LeetCode Problem 3214

Difficulty: 🔴 Hard
Topics: Database

Solution

Problem Understanding

This problem asks us to compute the year-on-year, often abbreviated as YoY, growth rate of total spending for every product in the user_transactions table.

Each row in the input table represents a single transaction. A transaction contains four important pieces of information:

  • The unique transaction ID
  • The product ID
  • The amount spent in that transaction
  • The transaction timestamp

The goal is not to analyze individual transactions directly. Instead, we must first aggregate all transactions belonging to the same product and same calendar year. After that, we compare each year's total spending against the previous year's total spending for that same product.

For every (product_id, year) pair, the output must contain:

Column Meaning
year The calendar year extracted from transaction_date
product_id The product being analyzed
curr_year_spend Total spend for that product during the current year
prev_year_spend Total spend for the same product during the previous recorded year
yoy_rate Percentage growth from previous year to current year

The formula for year-on-year growth is:

$$\text{YoY Rate} = \left( \frac{\text{Current Year Spend} - \text{Previous Year Spend}} {\text{Previous Year Spend}} \right) \times 100$$

The result must be rounded to 2 decimal places.

The first recorded year for each product has no earlier year to compare against, so both prev_year_spend and yoy_rate should be NULL.

A very important detail is that the comparison happens independently for each product. Spending for one product must never affect another product's calculations.

The problem naturally suggests grouping and sequential comparison operations. Since we need access to the "previous row" within each product's yearly history, SQL window functions are especially well suited for this task.

Several edge cases are important:

  • A product may only appear in one year. In that case, previous spend and growth rate are both NULL.
  • Multiple transactions may occur in the same year for the same product, so aggregation is required before comparison.
  • Growth can be negative if spending decreases.
  • Growth can be positive if spending increases.
  • Products must be processed independently, meaning window calculations must partition by product_id.

Approaches

Brute Force Approach

A brute force solution would first compute the yearly total spending for every product.
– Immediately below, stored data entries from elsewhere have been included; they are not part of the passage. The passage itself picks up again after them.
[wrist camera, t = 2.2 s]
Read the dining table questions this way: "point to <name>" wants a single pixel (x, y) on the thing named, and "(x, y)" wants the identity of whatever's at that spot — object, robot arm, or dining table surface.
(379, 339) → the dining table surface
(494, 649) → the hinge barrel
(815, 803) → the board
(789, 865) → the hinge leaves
After generating those yearly totals, we could compare each row against every other row belonging to the same product to locate the previous year.
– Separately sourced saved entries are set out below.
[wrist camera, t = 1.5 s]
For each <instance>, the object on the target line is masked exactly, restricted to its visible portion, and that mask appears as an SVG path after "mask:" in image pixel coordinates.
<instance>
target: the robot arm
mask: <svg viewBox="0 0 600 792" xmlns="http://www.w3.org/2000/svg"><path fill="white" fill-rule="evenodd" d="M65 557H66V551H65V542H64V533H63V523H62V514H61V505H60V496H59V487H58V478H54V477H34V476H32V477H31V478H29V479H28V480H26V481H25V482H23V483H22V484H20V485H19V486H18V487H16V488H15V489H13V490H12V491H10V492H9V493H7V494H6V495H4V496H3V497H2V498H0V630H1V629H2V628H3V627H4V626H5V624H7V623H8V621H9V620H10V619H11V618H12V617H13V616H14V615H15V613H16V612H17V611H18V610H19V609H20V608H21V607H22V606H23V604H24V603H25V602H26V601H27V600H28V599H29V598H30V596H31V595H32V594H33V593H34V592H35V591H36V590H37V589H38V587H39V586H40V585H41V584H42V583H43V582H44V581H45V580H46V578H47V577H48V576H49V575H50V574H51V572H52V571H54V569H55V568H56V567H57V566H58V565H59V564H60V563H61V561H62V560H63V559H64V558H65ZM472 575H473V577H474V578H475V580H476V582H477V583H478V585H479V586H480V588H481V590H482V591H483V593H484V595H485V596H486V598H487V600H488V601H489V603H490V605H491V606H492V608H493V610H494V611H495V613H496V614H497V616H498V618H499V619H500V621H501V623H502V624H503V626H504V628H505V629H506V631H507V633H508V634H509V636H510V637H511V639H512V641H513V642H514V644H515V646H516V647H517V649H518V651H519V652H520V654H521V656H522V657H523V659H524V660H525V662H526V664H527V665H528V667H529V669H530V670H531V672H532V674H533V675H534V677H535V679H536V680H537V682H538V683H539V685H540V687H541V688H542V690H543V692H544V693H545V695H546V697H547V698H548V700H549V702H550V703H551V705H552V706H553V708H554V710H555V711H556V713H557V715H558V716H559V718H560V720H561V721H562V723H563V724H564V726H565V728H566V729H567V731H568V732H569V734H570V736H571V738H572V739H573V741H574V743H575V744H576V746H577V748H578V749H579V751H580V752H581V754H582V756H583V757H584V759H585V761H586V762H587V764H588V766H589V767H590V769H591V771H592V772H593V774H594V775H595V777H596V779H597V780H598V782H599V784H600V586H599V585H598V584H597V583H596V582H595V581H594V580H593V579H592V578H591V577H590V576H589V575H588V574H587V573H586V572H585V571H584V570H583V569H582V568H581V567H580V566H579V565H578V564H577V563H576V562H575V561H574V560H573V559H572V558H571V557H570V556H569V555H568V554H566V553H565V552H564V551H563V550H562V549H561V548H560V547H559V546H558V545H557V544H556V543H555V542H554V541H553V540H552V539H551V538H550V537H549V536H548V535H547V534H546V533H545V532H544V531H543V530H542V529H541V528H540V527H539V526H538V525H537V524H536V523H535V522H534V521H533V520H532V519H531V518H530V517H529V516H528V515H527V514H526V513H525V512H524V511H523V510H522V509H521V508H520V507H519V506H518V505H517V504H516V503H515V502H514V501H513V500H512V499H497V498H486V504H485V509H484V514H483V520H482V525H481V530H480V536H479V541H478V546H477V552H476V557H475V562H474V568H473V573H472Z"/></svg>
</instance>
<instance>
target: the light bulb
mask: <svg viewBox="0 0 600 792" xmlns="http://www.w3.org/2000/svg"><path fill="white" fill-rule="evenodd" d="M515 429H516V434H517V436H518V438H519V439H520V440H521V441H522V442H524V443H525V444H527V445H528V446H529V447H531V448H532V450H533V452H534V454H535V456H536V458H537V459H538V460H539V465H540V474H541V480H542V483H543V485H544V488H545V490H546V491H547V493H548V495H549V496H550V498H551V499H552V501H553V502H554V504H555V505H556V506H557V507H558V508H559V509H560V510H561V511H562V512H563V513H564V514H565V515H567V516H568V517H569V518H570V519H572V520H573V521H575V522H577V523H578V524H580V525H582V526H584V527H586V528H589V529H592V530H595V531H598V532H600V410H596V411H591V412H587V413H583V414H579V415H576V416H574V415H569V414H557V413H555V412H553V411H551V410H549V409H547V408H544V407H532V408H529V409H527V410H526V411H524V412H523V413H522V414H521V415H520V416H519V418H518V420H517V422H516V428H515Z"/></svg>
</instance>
Conceptually, this approach works as follows:

  1. Aggregate all transactions into yearly totals.
  2. For each (product_id, year) row:
  • Scan all rows again.
  • Find the same product with the immediately preceding year.
  • Use that value to compute the YoY rate.

This approach is correct because every row explicitly searches for its predecessor before computing the percentage change.

However, the approach becomes inefficient because each row repeatedly scans the dataset. If there are n yearly summary rows, then each row may perform another O(n) scan, resulting in O(n^2) time complexity.

This is unnecessarily expensive when SQL already provides built-in mechanisms for accessing previous rows efficiently.

Optimal Approach

The key observation is that year-on-year comparison only depends on the previous chronological row within the same product.

SQL window functions are designed exactly for this kind of problem.

The LAG() window function allows us to access the previous row's value without performing manual joins or repeated scans.

The optimal solution proceeds in two stages:

  1. Aggregate transactions by product and year.
  2. Use LAG() partitioned by product_id and ordered by year to retrieve the previous year's spend.

Once we have the previous year's spend available directly in the current row, computing the YoY percentage becomes straightforward.

Approach Comparison

Approach Time Complexity Space Complexity Notes
Brute Force O(n²) O(n) Repeatedly scans yearly summaries to find previous year
Optimal O(n log n) O(n) Uses aggregation and window functions efficiently

Algorithm Walkthrough

  1. Extract the year from each transaction date.

We use the SQL YEAR() function to convert a timestamp into its calendar year. This allows transactions from the same year to be grouped together. 2. Aggregate spending by product and year.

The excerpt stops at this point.